The authors then examined the loss-of-function phenotypes for each isoform. They found that ADF7 promotes actin remodeling at the apex, whereas ADF10 is important for the turnover and spatial organization of subapical actin filaments. Differences were also detected in the transport of intracellular vesicles at the pollen tube tips, which is dependent on proper actin organization. A loss of function of ADF7 led to a decrease in vesicle density at the tip of pollen tubes. This effect is probably due to excessive polymerization of less dynamic actin filaments in the apical region, which prevent vesicle accumulation by a crowding effect. In contrast, ADF10's deficiency led to an accumulation of vesicles in the apical region. Such an accumulation is characteristic of excessive actin polymerization in the subapical region, which acts as a physical barrier to prevent vesicle backward diffusion.

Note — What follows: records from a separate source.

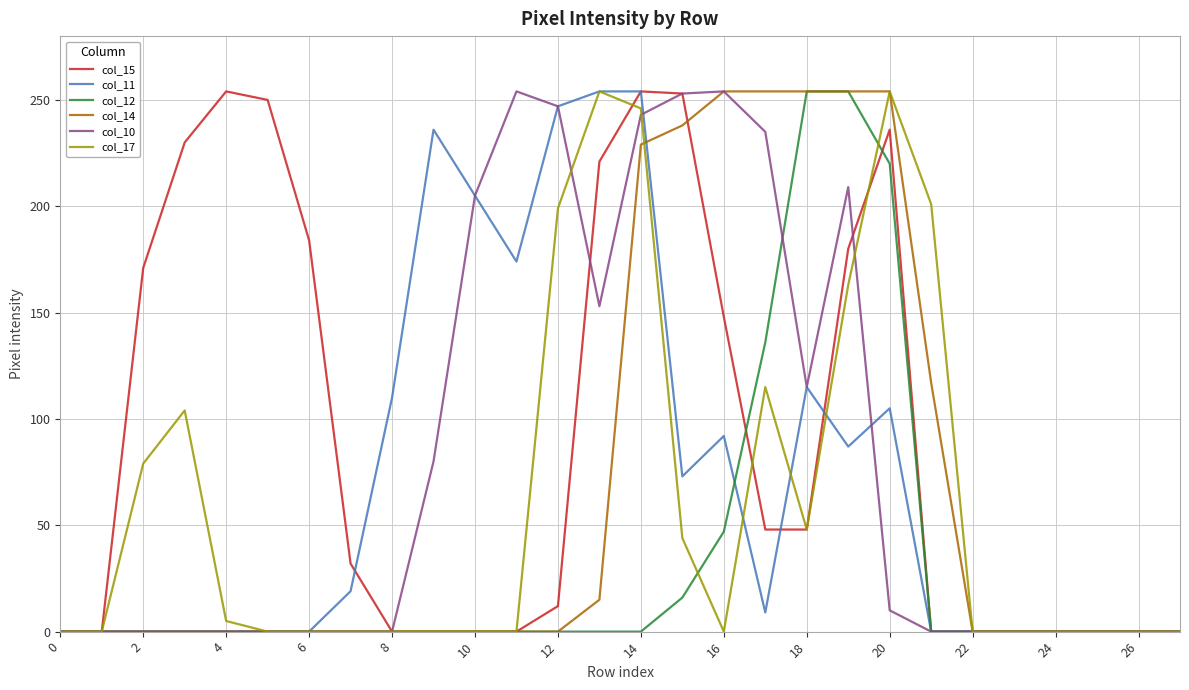

What is the maximum value shown in the chart?

254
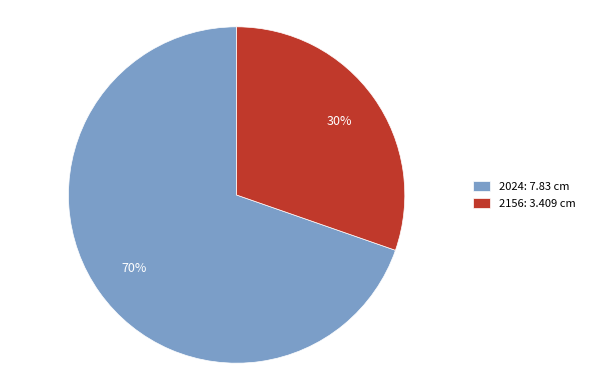

Is there a majority slice in this chart?

Yes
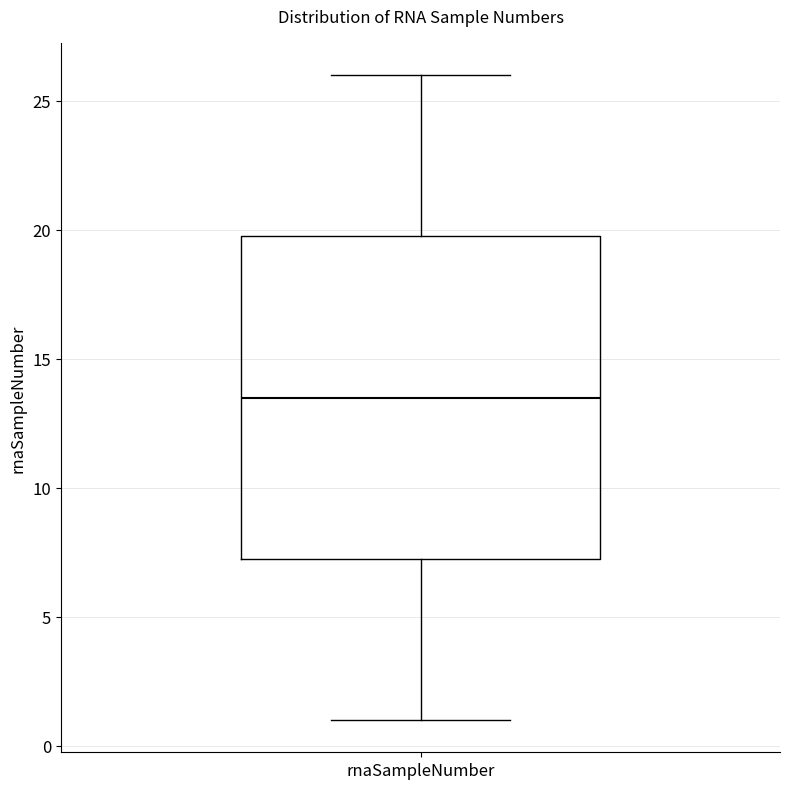

Transcribe this box plot: give where the median line is, the range the box spans, and where the two whiskers end, as read against the y-axis. The values are not printed on the chart, so give them approximately, as read against the axis.

median 13.5, box 7.5 to 20.0, whiskers 1.0 to 26.0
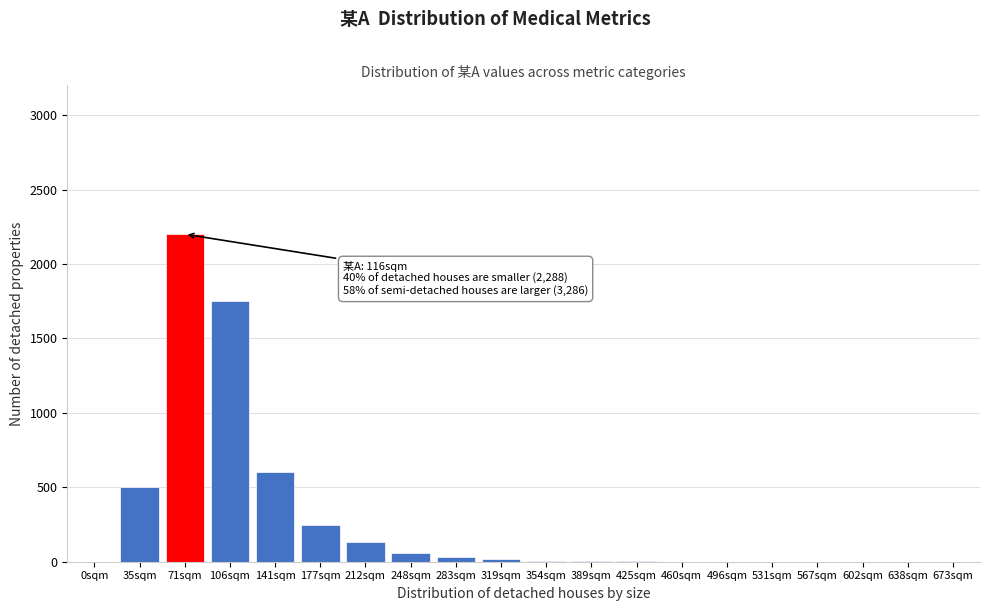

What is the greatest value displayed?

2200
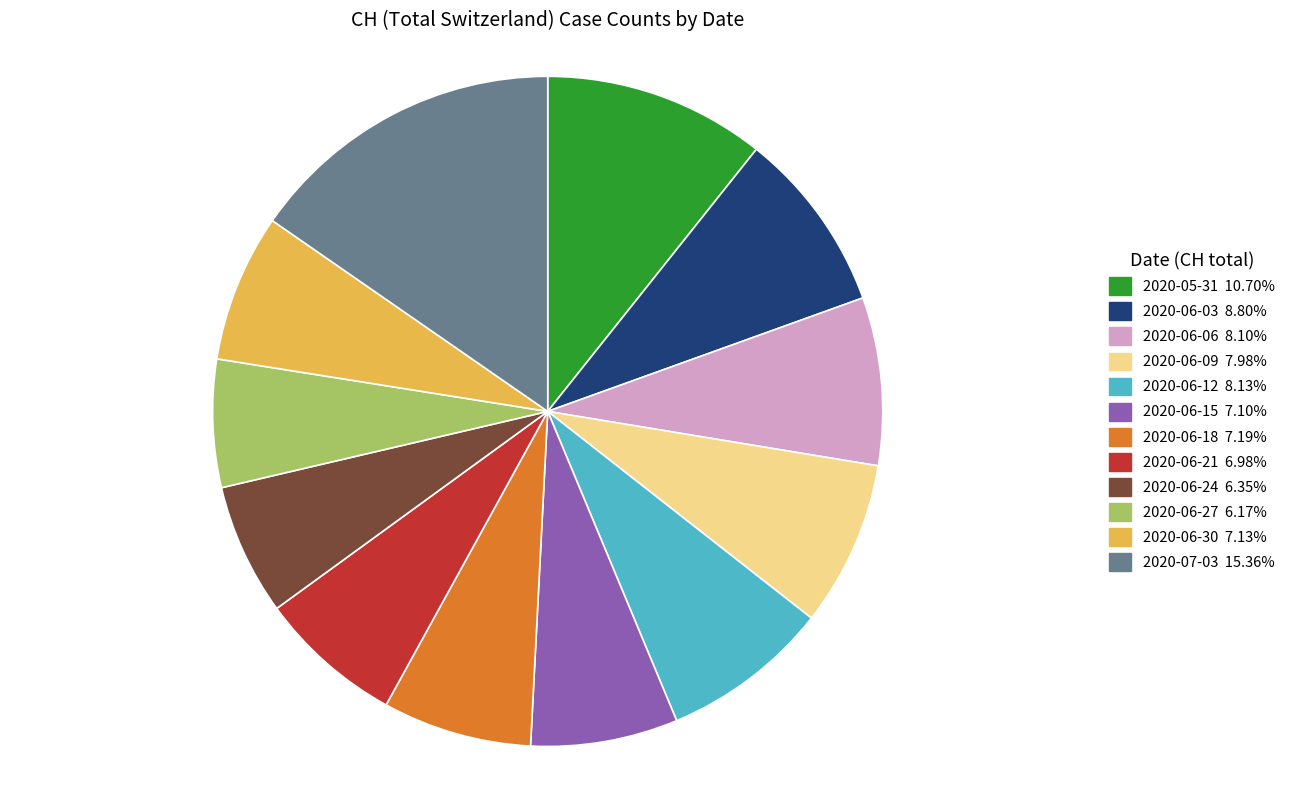

Does any single category account for the majority?

No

While this study clearly shows that ADF7 and ADF10 have quite distinct localizations and functions in pollen tubes, it does not yet reveal how these proteins contribute to the establishment of distinct actin networks in apical and subapical regions. Nonetheless, this study is a striking reminder of the fact that the cellular cytoplasm is far from homogeneous, and that many biophysical and biochemical parameters can locally influence protein activity. This article is also a perfect illustration of the importance of the vast molecular diversity inherent to living organisms and shows that a protein family should not be systematically reduced to the study of a limited number of isoforms. Even isoforms like ADF7 and ADF10, which share a high degree of sequence homology, similar folding, comparable activities, and partially redundant functions, still exhibit significant differences. It is only by carefully and thoroughly exploring all this diversity that we will be able to unravel the full range of molecular mechanisms that living organisms have evolved.
This work was supported by the Fondation pour la Recherche Médicale to A. Michelot, grant Équipe FRM EQU202103012764.